WORK ORDER 1: In the account of feeding refugees in Sri Lanka, translate this sentence into Spanish: "The distribution of food was one of our main responsibilities."
WORK ORDER 2: Continue the account of feeding refugees in Sri Lanka, picking up after its final sentence.

SUPPLIED PASSAGE:
--

The most important day was the 17th of May: buses from all parts of Sri Lanka had been sent to the frontlines to gather the refugees and now, suddenly, these busloads arrived in quick succession – so rapidly that the cooking continued non-stop, with our staff taking turns to do the work required. Over 7-8 eight days we all camped at the site. Army personnel also helped us and in fact showed us the best way of handling a massive operation of cooked-food delivery! I was there all the way to support my team. I am a Sinhala person who has worked with the various communities of people in the North for several years. Sewalanka’s experience in this domain helped also to understand the situation. The distribution of food was one of our main responsibilities. I was delighted with the opportunity to work amicably in support of the endeavours of our local staff. It had been a hidden dream, this type of work responding to a huge emergency situation of the type one witnessed on television in other countries. But I never believed that I would be in fact be grappling with a catastrophe one in my own country. I joined almost all the transports to the Omanthai point Where lines of buses sometimes counting to 200 numbers were lined up with at least 100 people.

--

EXTRACTED MATERIAL:
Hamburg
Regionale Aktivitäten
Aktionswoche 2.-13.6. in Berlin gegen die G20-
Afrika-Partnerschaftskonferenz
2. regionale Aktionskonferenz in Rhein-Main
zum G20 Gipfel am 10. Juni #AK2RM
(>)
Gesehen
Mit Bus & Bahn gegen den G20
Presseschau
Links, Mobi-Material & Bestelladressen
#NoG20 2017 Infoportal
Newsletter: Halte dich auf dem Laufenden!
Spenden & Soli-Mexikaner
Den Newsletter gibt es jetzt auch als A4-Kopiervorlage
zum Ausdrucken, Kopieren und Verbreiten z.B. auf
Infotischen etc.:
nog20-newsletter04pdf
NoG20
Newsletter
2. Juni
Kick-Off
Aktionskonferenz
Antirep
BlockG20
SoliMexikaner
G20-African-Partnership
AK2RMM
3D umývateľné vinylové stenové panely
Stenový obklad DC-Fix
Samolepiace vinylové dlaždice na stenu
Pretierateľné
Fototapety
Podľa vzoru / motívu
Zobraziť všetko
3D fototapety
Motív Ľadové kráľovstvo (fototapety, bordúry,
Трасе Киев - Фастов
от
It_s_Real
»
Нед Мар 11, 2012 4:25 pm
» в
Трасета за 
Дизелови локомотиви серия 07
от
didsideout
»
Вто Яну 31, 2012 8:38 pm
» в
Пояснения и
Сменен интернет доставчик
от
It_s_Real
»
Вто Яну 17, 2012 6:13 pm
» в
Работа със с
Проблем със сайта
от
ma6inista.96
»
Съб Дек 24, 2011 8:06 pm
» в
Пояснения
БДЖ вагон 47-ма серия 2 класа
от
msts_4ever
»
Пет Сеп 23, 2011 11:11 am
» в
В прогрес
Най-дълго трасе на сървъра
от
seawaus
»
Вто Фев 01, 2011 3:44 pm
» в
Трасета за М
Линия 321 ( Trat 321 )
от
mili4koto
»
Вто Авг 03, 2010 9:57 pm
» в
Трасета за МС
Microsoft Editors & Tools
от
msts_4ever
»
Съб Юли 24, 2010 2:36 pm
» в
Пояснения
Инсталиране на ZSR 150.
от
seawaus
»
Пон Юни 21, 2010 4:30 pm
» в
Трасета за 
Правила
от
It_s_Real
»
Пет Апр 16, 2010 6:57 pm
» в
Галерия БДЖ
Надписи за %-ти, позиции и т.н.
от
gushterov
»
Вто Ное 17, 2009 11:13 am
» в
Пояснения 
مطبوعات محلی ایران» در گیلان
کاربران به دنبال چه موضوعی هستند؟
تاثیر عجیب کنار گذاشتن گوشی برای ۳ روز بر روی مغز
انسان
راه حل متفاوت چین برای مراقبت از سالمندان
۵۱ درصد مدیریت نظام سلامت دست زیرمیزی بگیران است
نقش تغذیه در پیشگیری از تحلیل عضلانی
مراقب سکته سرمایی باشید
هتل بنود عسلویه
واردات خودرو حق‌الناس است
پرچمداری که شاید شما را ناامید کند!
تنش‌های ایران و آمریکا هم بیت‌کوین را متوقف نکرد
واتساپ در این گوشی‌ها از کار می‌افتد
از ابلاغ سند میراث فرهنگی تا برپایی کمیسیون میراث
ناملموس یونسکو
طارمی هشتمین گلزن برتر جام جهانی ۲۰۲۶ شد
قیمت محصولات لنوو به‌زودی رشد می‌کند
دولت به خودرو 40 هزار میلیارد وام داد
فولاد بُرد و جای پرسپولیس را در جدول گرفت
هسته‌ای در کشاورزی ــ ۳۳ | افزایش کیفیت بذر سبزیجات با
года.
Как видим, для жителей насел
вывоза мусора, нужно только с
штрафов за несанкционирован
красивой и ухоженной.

--

TASK RESPONSE 1: La distribución de alimentos era una de nuestras principales responsabilidades.

TASK RESPONSE 2:
The cooked-food parcels and other supplements were distributed in a methodical way and care was taken not to miss any busloads. The army person in charge would ask two people to disembark from each bus with a sarong. They would hold the sarong on two sides and the security person in charge of the bus would shout out the number of persons in the bus and we would put that number of parcels into the sarong bag! This process went on until the 24th of that month. There was no time limit or rest period; it was constant 24 hour work-in-hand. Sewalanka also distributed biscuits and water in the wee hours of the night to those busloads that had just come in and had to face delays in receiving the hot food because those in the front of the queue g had first rights.
As the people disembarked at the Omanthai point for food, water or other calls of nature, sometimes the injured, the pregnant mothers or other emergency cases were identified so that they could receive attention by the mobile medical services or dispatched to the hospitals in Vavuniya and elsewhere..
The people who arrived were so exhausted and traumatized after days/months of suffering in the course of multiple displacements and constant flight that their appreciation was manifest. They told us that they had survived on rice porridge during their stints in the LTTE territory and that on entry to the government-held rear areas of the battlefront the Army had fed them – in most cases the first rice-and-curry they had tasted for weeks or months.
The IDPs had to stay at the staging post at Omanthai for the best part of day because of registration requirements; and thereafter were moved temporarily to Omanthai school before being transported to the IDP camps at Menik Farm. In the result the cooking demands were considerable because each person needed at least two or more meals.
In sum, Sewalanka distributed 530,857 meals during the eight days devoted to this massive and rewarding feeding operation directed towards immediate relief for loads of exhausted people who arrived quite hungry and with only those meagre belongings that they had been able to carry.